- DESCRIPTION OF THE TASK: Read through the data and report every line in which the word "utilization" occurs.

—————

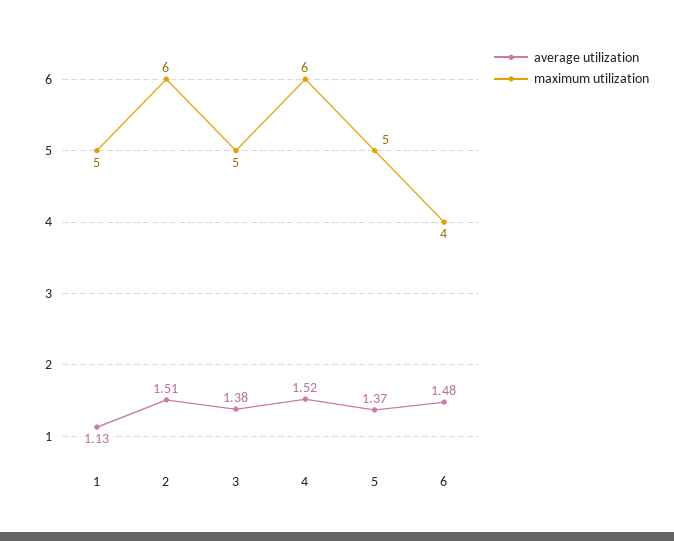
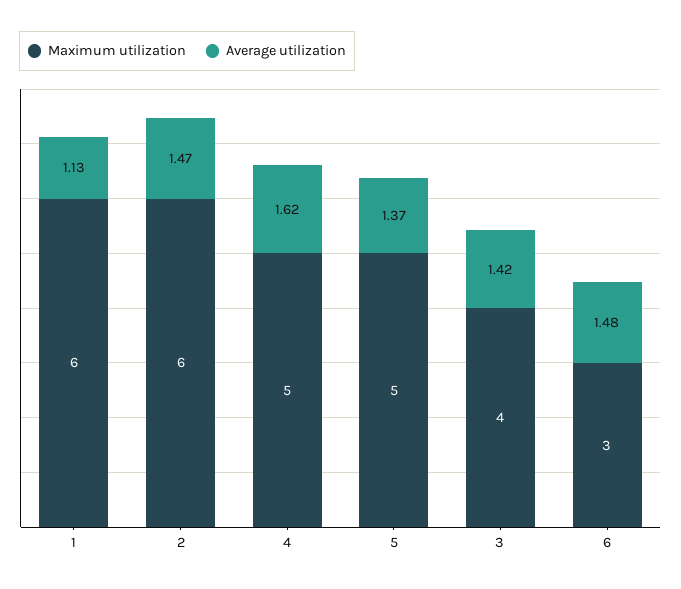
maximum utilization, 1: 5 -> 6
average utilization, 2: 1.51 -> 1.47
average utilization, 3: 1.38 -> 1.42
maximum utilization, 3: 5 -> 4
average utilization, 4: 1.52 -> 1.62
maximum utilization, 4: 6 -> 5
maximum utilization, 6: 4 -> 3

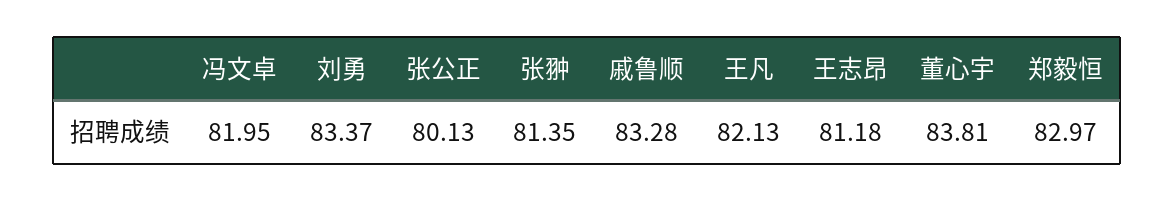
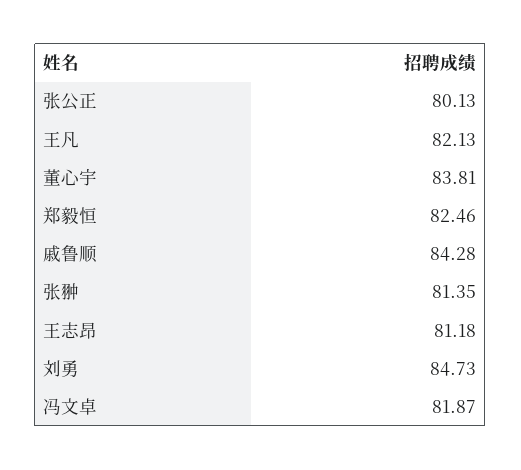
冯文卓: 81.95 -> 81.87
刘勇: 83.37 -> 84.73
戚鲁顺: 83.28 -> 84.28
郑毅恒: 82.97 -> 82.46

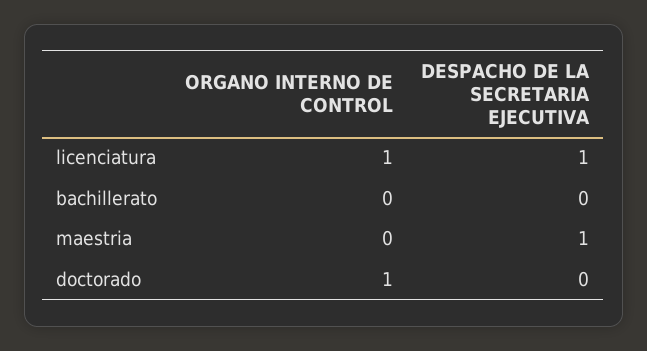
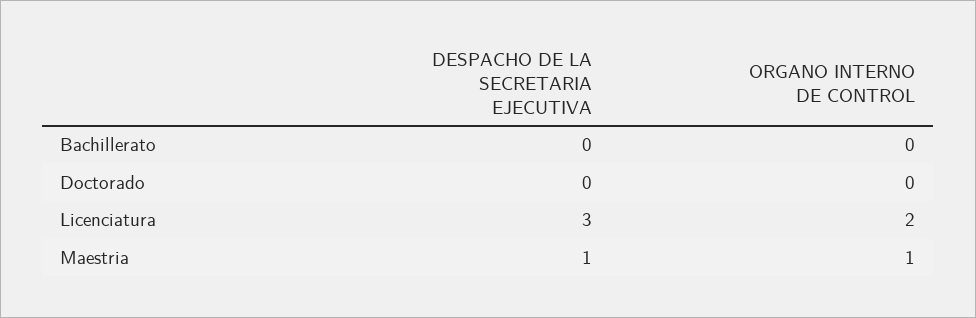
ORGANO INTERNO DE CONTROL, licenciatura: 1 -> 2
DESPACHO DE LA SECRETARIA EJECUTIVA, licenciatura: 1 -> 3
ORGANO INTERNO DE CONTROL, maestria: 0 -> 1
ORGANO INTERNO DE CONTROL, doctorado: 1 -> 0

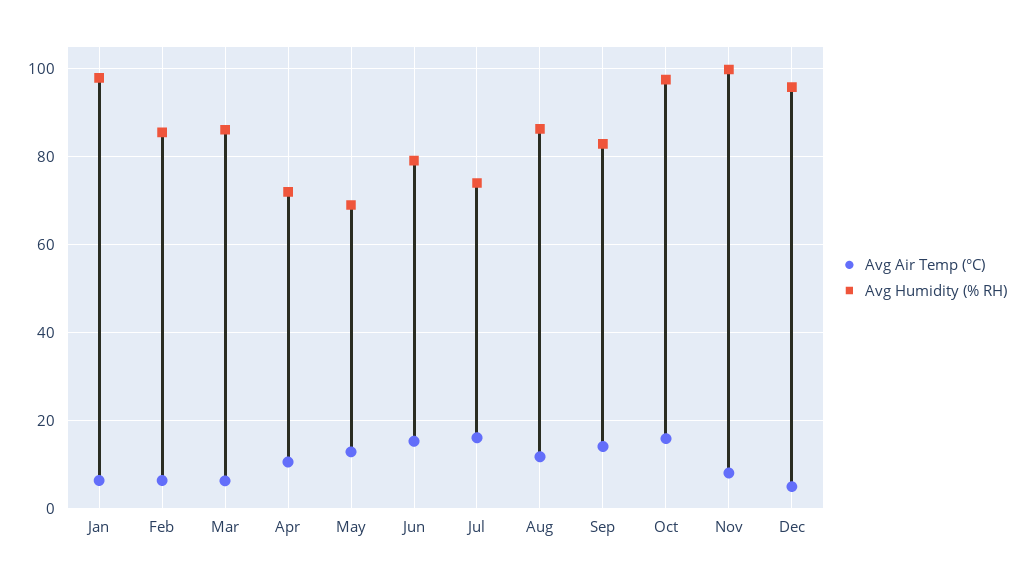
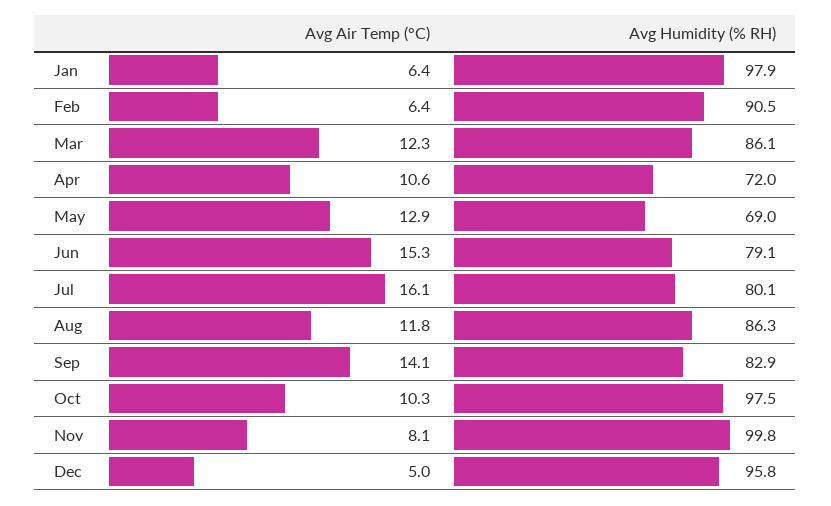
Avg Humidity (% RH), Feb: 86 -> 90.5
Avg Air Temp (°C), Mar: 6 -> 12.3
Avg Humidity (% RH), Jul: 74 -> 80.1
Avg Air Temp (°C), Oct: 16 -> 10.3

—————

- RESULT OF THIS EXERCISE:
maximum utilization, 1: 5 -> 6
average utilization, 2: 1.51 -> 1.47
average utilization, 3: 1.38 -> 1.42
maximum utilization, 3: 5 -> 4
average utilization, 4: 1.52 -> 1.62
maximum utilization, 4: 6 -> 5
maximum utilization, 6: 4 -> 3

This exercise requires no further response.